### GOAL
Retype the items between the line holding "Document page, 1500x844 pixels." and the line holding "title Run B", inclusive, with every character unchanged.

┄┄┄┄┄┄┄┄┄┄┄┄┄┄┄┄┄┄┄┄

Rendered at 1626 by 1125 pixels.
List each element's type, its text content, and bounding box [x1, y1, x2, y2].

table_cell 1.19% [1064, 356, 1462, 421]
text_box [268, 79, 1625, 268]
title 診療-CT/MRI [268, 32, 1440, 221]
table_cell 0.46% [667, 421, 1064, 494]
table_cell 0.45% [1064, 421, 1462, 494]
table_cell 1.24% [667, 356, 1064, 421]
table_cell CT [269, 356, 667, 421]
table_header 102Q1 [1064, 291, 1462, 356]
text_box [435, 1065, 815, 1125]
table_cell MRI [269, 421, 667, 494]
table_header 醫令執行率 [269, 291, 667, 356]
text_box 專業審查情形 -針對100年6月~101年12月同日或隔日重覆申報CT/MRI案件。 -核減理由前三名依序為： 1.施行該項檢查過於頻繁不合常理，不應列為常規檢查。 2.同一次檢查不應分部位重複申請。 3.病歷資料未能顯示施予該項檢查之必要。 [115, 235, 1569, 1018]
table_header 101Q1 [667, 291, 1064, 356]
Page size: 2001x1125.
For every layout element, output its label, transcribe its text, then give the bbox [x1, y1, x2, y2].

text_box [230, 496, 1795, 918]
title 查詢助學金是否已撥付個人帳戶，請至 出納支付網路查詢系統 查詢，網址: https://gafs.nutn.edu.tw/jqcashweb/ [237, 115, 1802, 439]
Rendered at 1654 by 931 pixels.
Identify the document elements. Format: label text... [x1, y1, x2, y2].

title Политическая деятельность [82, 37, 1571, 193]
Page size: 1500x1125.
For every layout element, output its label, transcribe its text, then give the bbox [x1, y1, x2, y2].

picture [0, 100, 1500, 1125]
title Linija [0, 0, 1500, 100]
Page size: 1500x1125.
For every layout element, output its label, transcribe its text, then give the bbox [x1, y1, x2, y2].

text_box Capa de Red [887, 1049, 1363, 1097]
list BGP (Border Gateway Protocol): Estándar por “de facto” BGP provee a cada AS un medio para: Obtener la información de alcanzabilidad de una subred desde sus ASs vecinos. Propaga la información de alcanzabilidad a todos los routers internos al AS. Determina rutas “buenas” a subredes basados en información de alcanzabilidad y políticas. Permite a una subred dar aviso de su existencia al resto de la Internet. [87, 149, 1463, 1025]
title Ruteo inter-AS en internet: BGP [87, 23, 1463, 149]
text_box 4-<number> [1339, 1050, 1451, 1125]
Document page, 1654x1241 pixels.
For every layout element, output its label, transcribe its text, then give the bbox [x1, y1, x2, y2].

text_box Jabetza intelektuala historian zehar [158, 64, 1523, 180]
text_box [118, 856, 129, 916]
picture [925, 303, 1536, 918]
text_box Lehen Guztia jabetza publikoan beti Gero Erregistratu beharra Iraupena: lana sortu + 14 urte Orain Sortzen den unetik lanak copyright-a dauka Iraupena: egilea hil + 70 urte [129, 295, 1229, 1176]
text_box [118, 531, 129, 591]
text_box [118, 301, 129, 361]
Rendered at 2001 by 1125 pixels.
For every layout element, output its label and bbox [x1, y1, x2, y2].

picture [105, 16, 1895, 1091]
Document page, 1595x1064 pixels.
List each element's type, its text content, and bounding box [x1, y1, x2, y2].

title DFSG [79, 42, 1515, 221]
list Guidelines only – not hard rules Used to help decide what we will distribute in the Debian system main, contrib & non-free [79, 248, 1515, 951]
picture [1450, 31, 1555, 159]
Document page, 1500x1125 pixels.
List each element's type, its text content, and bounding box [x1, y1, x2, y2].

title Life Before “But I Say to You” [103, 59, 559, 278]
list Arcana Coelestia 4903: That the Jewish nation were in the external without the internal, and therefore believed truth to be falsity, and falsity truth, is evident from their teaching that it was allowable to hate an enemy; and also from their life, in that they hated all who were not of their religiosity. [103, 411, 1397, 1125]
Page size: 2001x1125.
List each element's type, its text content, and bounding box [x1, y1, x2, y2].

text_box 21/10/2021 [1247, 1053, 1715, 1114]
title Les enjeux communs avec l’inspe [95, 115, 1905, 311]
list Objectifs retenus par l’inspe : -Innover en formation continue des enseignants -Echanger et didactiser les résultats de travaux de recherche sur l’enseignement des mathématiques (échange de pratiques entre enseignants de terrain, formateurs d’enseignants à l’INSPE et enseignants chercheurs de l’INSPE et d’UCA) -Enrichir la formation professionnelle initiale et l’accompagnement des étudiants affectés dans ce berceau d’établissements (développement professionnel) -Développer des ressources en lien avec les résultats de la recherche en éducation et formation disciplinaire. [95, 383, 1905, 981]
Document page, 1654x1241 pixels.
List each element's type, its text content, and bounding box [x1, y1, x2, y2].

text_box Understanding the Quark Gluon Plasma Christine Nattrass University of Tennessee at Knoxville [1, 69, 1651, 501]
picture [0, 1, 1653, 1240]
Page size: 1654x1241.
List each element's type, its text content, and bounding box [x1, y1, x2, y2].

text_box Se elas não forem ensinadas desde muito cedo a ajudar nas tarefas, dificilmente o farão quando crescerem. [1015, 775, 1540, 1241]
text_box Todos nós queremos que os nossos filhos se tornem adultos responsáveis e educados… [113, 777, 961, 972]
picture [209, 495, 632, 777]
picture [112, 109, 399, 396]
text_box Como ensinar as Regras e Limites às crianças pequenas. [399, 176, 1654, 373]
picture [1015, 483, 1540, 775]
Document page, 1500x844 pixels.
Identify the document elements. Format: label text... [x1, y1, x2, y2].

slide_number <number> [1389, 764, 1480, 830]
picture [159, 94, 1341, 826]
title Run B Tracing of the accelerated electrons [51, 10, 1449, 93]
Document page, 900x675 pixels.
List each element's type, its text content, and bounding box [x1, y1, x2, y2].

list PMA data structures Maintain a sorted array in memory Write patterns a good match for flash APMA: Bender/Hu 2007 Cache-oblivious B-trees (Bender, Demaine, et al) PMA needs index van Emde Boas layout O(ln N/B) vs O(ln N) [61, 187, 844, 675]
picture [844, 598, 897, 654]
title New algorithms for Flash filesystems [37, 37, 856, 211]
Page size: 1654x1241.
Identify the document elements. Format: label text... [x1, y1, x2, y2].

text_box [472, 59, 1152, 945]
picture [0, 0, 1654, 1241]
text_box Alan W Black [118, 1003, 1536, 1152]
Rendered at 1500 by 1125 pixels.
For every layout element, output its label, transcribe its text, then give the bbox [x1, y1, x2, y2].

┄┄┄┄┄┄┄┄┄┄┄┄┄┄┄┄┄┄┄┄

### SOLUTION BELOW
Document page, 1500x844 pixels.
Identify the document elements. Format: label text... [x1, y1, x2, y2].

slide_number <number> [1389, 764, 1480, 830]
picture [159, 94, 1341, 826]
title Run B Tracing of the accelerated electrons [51, 10, 1449, 93]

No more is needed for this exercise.